6:30-7:00 Doors Open & Food & Drinks
8:20-9:00 Social & Networking Time
Amy Nguyen (Infrastructure Engineer at Stripe, https://twitter.com/amyngyn)
Talk: Big Red Button: How Stripe Automates Incident Management
When an incident starts, ten different things need to happen at once. You need to get an incident commander, you need to get all the right people in the room, you need to mitigate the incident, and you need to stay organized. At Stripe, we've built a tool for automating as much of the routine tasks as possible so responders can focus on what humans do best. In this talk, I'll show you the Big Red Button, a web form that sends emails, creates JIRA tickets, opens Slack channels, sends pages, and more. We'll talk about the unique constraints of this tool (such as, how much incident metadata do you ask for up-front?) and how our incident management philosophy influenced our design.
Alexandra Johnson (Tech Lead at SigOpt, https://twitter.com/alexandraj777)
Talk: How to Lead a Disaster Recovery Exercise For Your On Call Team
On call teams at startups have three big problems: they're small, they cover a wide breadth of infrastructure, and the last two points usually imply that they lack the bandwidth to maintain and write documentation for a suite of devops tools. At SigOpt, our on call team tackles these challenges with a biannual "disaster recovery exercise", a simulated outage that provides a crash course in finding and using the tools we need to keep our service up and running. In this talk, I'll cover what a disaster recovery exercise is, how we plan ours, and what the benefits are for our team.
Connie-Lynne Villani (Director of Incident Management at Fastly, https://twitter.com/clynnexx)
Talk: Who are these people, anyway: roles and expectations during an incident.
Lots of people want to help during an incident, but aren't sure what to do. Clearly defining roles and their jobs before anything goes wrong helps people organize quickly, reducing mitigation time and streamlining effort. At Fastly, we train our teams in incident response ahead of time, and we match incident-specific jobs to daily work. In this talk, I'll discuss who does what during an incident, and why we put managers on call.
Sue Pomeroy (Program Manager for Information Services at SendGrid, https://twitter.com/sueallspaw)

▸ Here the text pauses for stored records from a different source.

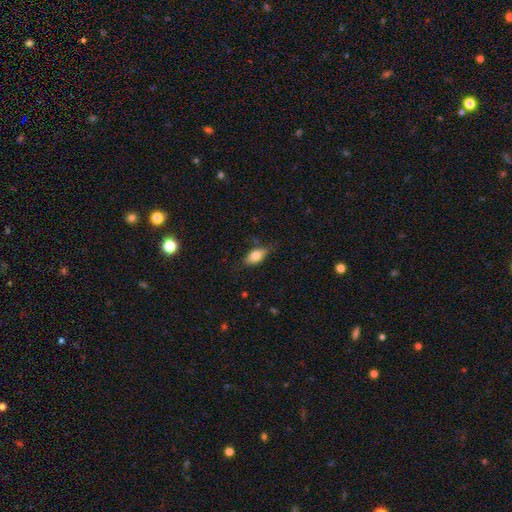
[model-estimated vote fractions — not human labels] Q: Smooth or featured?
A: smooth (75%); runner-up: featured or disk (17%)
Q: How rounded?
A: in between (87%); runner-up: cigar-shaped (8%)
Q: Merging?
A: none (73%); runner-up: minor disturbance (21%)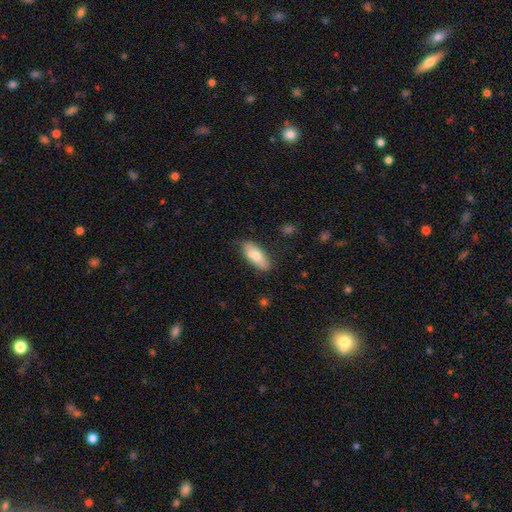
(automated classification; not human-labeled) Q: Smooth or featured?
A: smooth (70%); runner-up: featured or disk (23%)
Q: How rounded?
A: in between (77%); runner-up: cigar-shaped (20%)
Q: Merging?
A: none (77%); runner-up: minor disturbance (16%)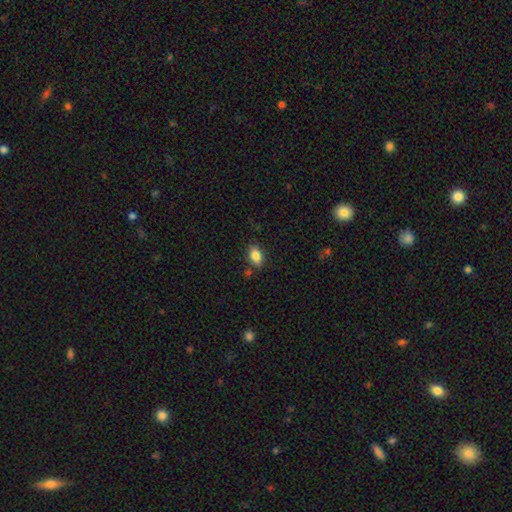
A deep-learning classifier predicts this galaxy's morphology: Overall: smooth (85%). How rounded: in between (87%). Merging: none (81%).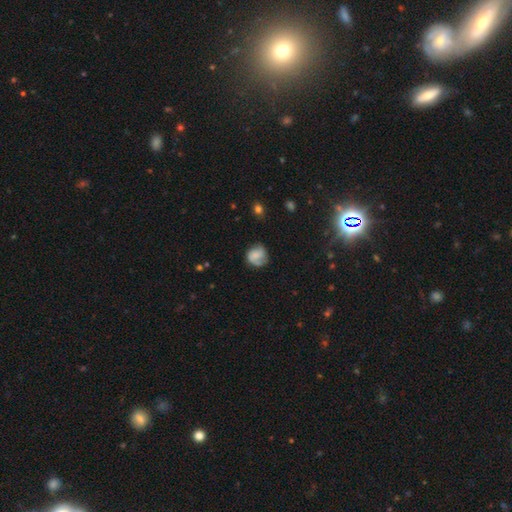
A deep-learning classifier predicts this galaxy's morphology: This appears to be a smooth galaxy with no disk features (52%) that is round (75%). Merging: none (59%).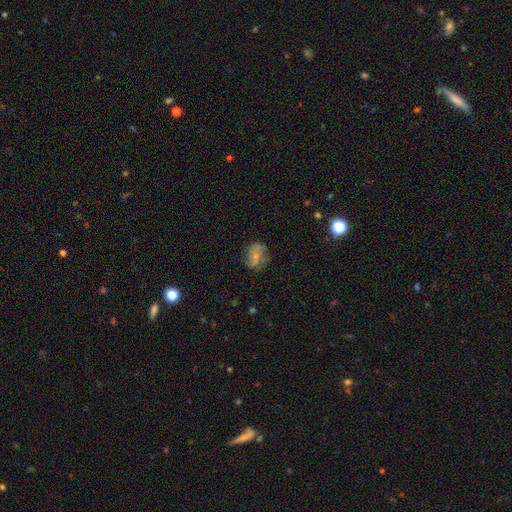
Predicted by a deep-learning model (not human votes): Smooth or featured: smooth — 47% (featured or disk — 43%)
Merging: none — 61% (minor disturbance — 24%)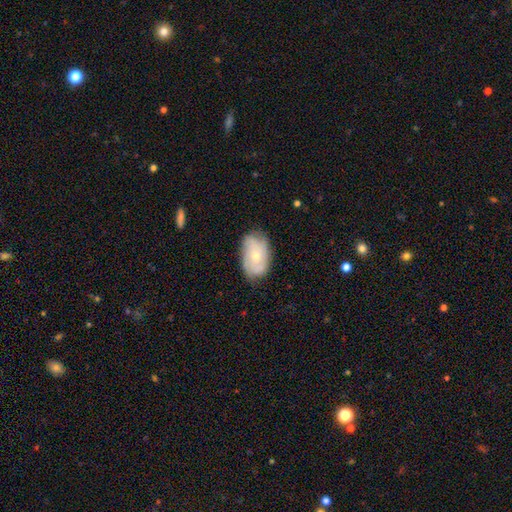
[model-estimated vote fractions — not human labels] A featured or disk galaxy (50%). Merging: none (70%).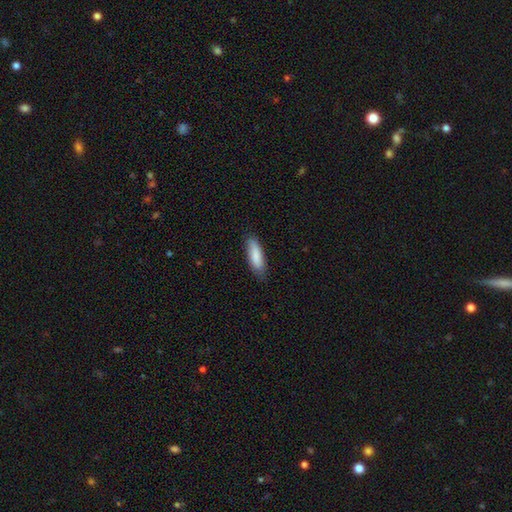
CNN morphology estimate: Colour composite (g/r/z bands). It shows a smooth galaxy with no disk features (85%) that is cigar-shaped (50%). Merging: none (80%).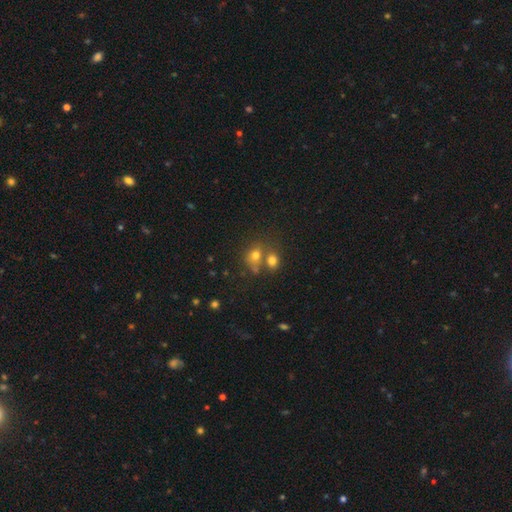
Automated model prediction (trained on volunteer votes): A smooth galaxy with no disk features (67%) that is round (62%).

Vote fractions:
- Smooth or featured? smooth: 67% / star or artifact: 20% / featured or disk: 13%
- How rounded? round: 62% / in between: 36% / cigar-shaped: 1%
- Merging? none: 44% / merger: 42% / minor disturbance: 9% / major disturbance: 4%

Talk: Incident Management is Made of People
Post incident review is a story about people. This talk is a story about how we talk about incidents: when we’re seeing indicators of an issue, when we’re generating and investigating hypotheses about what’s happening in our systems, and when we’re learning from the way we responded to it. Incidents are all about uncertainty and in order to learn from them, we need to understand how people adapt in the middle of the fray.